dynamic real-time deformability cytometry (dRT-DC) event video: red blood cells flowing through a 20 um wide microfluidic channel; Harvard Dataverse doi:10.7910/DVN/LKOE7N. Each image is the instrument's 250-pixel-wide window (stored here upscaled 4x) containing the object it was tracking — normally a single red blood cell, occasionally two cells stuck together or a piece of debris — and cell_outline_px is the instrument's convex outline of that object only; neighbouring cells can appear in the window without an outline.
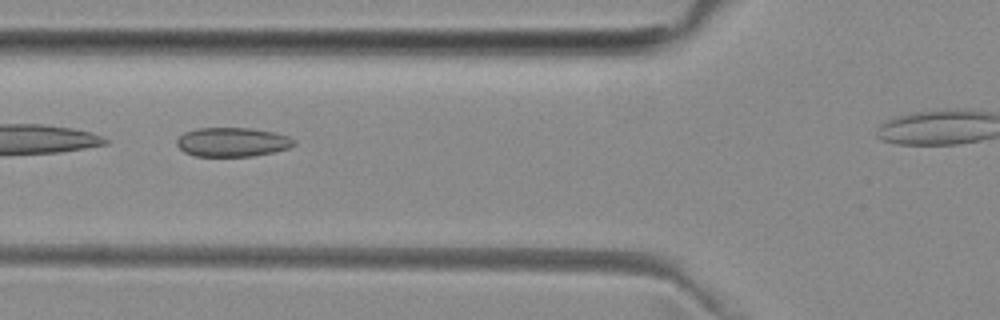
{"species": "common noctule bat (a hibernating species)", "species_latin": "Nyctalus noctula", "temperature_condition": "room temperature", "stored_images_in_passage": 30, "camera_frame_rate_fps": 3000, "um_per_image_px": 0.085, "animal": {"sex": "female", "body_mass_g": 29.2, "forearm_length_mm": 56.3}, "frame": {"image": 1, "passage_image": 5, "time_ms": 1.333, "image_size_px": [1000, 320], "cell_outline_px": [[296, 144], [288, 148], [272, 152], [252, 156], [196, 156], [184, 152], [176, 144], [176, 140], [184, 132], [196, 128], [252, 128], [272, 132], [288, 136], [296, 140]], "centroid_in_image_um": [19.74, 12.07], "position_along_channel_um": 106.1, "area_um2": 19.88}, "authors_computed_cell_mechanics": {"area_um2": 19.3052, "velocity_mm_per_s": 3.9871, "shape_relaxation_time_tau1_ms": null, "shape_relaxation_time_tau2_ms": 2.8387, "deformation_change_tau1": null, "deformation_change_tau2": 0.1006}}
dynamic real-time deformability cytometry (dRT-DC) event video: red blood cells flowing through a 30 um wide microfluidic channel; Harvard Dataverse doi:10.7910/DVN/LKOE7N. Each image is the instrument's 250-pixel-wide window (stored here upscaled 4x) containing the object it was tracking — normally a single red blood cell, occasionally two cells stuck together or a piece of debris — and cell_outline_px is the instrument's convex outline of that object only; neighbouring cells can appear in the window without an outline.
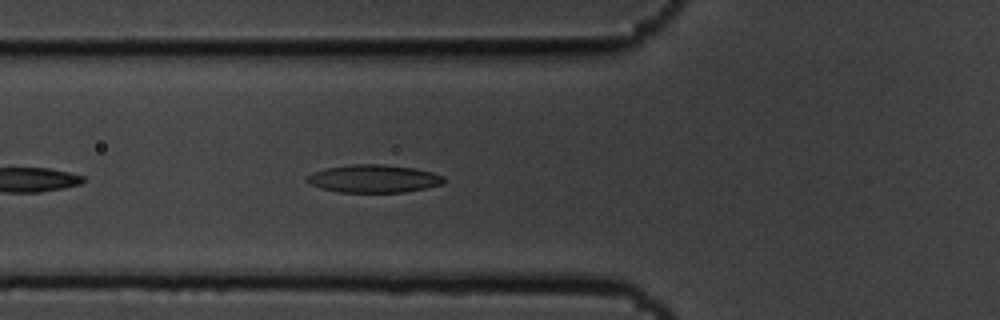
{"species": "common noctule bat (a hibernating species)", "species_latin": "Nyctalus noctula", "temperature_condition": "cold", "stored_images_in_passage": 2, "camera_frame_rate_fps": 3000, "um_per_image_px": 0.085, "animal": {"sex": "male", "body_mass_g": 19.5, "forearm_length_mm": 54.6}, "frame": {"image": 1, "passage_image": 2, "time_ms": 0.333, "image_size_px": [1000, 320], "cell_outline_px": [[444, 184], [404, 192], [340, 192], [320, 188], [308, 184], [304, 180], [312, 172], [324, 168], [352, 164], [384, 164], [416, 168], [432, 172], [444, 176]], "centroid_in_image_um": [31.74, 15.18], "position_along_channel_um": 94.1, "area_um2": 22.43}}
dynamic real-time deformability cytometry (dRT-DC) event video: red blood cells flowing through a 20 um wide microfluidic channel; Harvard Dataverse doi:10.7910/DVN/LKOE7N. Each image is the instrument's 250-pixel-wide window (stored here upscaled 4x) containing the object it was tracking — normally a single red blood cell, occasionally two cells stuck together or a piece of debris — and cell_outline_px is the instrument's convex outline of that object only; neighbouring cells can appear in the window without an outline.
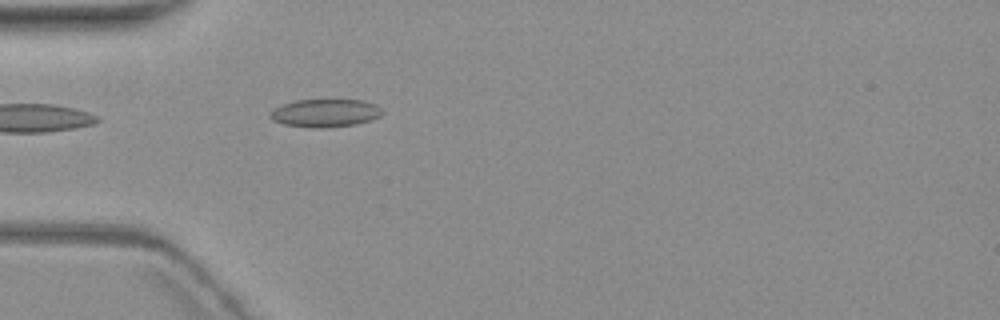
{"species": "common noctule bat (a hibernating species)", "species_latin": "Nyctalus noctula", "temperature_condition": "warm", "stored_images_in_passage": 1, "camera_frame_rate_fps": 3000, "um_per_image_px": 0.085, "animal": {"sex": "female", "body_mass_g": 19.3, "forearm_length_mm": 54.1}, "frame": {"image": 1, "passage_image": 1, "time_ms": 0.0, "image_size_px": [1000, 320], "cell_outline_px": [[384, 112], [380, 116], [356, 124], [328, 128], [308, 128], [284, 124], [272, 120], [268, 116], [268, 112], [284, 104], [296, 100], [364, 100], [376, 104]], "centroid_in_image_um": [27.63, 9.62], "position_along_channel_um": 57.4, "area_um2": 18.38}}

════════════════

▸ **Required task**:
Without the pictures, return all the records precisely as they stand.

▸ **Answer to this task**:
dynamic real-time deformability cytometry (dRT-DC) event video: red blood cells flowing through a 20 um wide microfluidic channel; Harvard Dataverse doi:10.7910/DVN/LKOE7N. Each image is the instrument's 250-pixel-wide window (stored here upscaled 4x) containing the object it was tracking — normally a single red blood cell, occasionally two cells stuck together or a piece of debris — and cell_outline_px is the instrument's convex outline of that object only; neighbouring cells can appear in the window without an outline.
{"species": "common noctule bat (a hibernating species)", "species_latin": "Nyctalus noctula", "temperature_condition": "room temperature", "stored_images_in_passage": 30, "camera_frame_rate_fps": 3000, "um_per_image_px": 0.085, "animal": {"sex": "female", "body_mass_g": 29.2, "forearm_length_mm": 56.3}, "frame": {"image": 1, "passage_image": 5, "time_ms": 1.333, "image_size_px": [1000, 320], "cell_outline_px": [[296, 144], [288, 148], [272, 152], [252, 156], [196, 156], [184, 152], [176, 144], [176, 140], [184, 132], [196, 128], [252, 128], [272, 132], [288, 136], [296, 140]], "centroid_in_image_um": [19.74, 12.07], "position_along_channel_um": 106.1, "area_um2": 19.88}, "authors_computed_cell_mechanics": {"area_um2": 19.3052, "velocity_mm_per_s": 3.9871, "shape_relaxation_time_tau1_ms": null, "shape_relaxation_time_tau2_ms": 2.8387, "deformation_change_tau1": null, "deformation_change_tau2": 0.1006}}
dynamic real-time deformability cytometry (dRT-DC) event video: red blood cells flowing through a 30 um wide microfluidic channel; Harvard Dataverse doi:10.7910/DVN/LKOE7N. Each image is the instrument's 250-pixel-wide window (stored here upscaled 4x) containing the object it was tracking — normally a single red blood cell, occasionally two cells stuck together or a piece of debris — and cell_outline_px is the instrument's convex outline of that object only; neighbouring cells can appear in the window without an outline.
{"species": "common noctule bat (a hibernating species)", "species_latin": "Nyctalus noctula", "temperature_condition": "cold", "stored_images_in_passage": 2, "camera_frame_rate_fps": 3000, "um_per_image_px": 0.085, "animal": {"sex": "male", "body_mass_g": 19.5, "forearm_length_mm": 54.6}, "frame": {"image": 1, "passage_image": 2, "time_ms": 0.333, "image_size_px": [1000, 320], "cell_outline_px": [[444, 184], [404, 192], [340, 192], [320, 188], [308, 184], [304, 180], [312, 172], [324, 168], [352, 164], [384, 164], [416, 168], [432, 172], [444, 176]], "centroid_in_image_um": [31.74, 15.18], "position_along_channel_um": 94.1, "area_um2": 22.43}}
dynamic real-time deformability cytometry (dRT-DC) event video: red blood cells flowing through a 20 um wide microfluidic channel; Harvard Dataverse doi:10.7910/DVN/LKOE7N. Each image is the instrument's 250-pixel-wide window (stored here upscaled 4x) containing the object it was tracking — normally a single red blood cell, occasionally two cells stuck together or a piece of debris — and cell_outline_px is the instrument's convex outline of that object only; neighbouring cells can appear in the window without an outline.
{"species": "common noctule bat (a hibernating species)", "species_latin": "Nyctalus noctula", "temperature_condition": "warm", "stored_images_in_passage": 1, "camera_frame_rate_fps": 3000, "um_per_image_px": 0.085, "animal": {"sex": "female", "body_mass_g": 19.3, "forearm_length_mm": 54.1}, "frame": {"image": 1, "passage_image": 1, "time_ms": 0.0, "image_size_px": [1000, 320], "cell_outline_px": [[384, 112], [380, 116], [356, 124], [328, 128], [308, 128], [284, 124], [272, 120], [268, 116], [268, 112], [284, 104], [296, 100], [364, 100], [376, 104]], "centroid_in_image_um": [27.63, 9.62], "position_along_channel_um": 57.4, "area_um2": 18.38}}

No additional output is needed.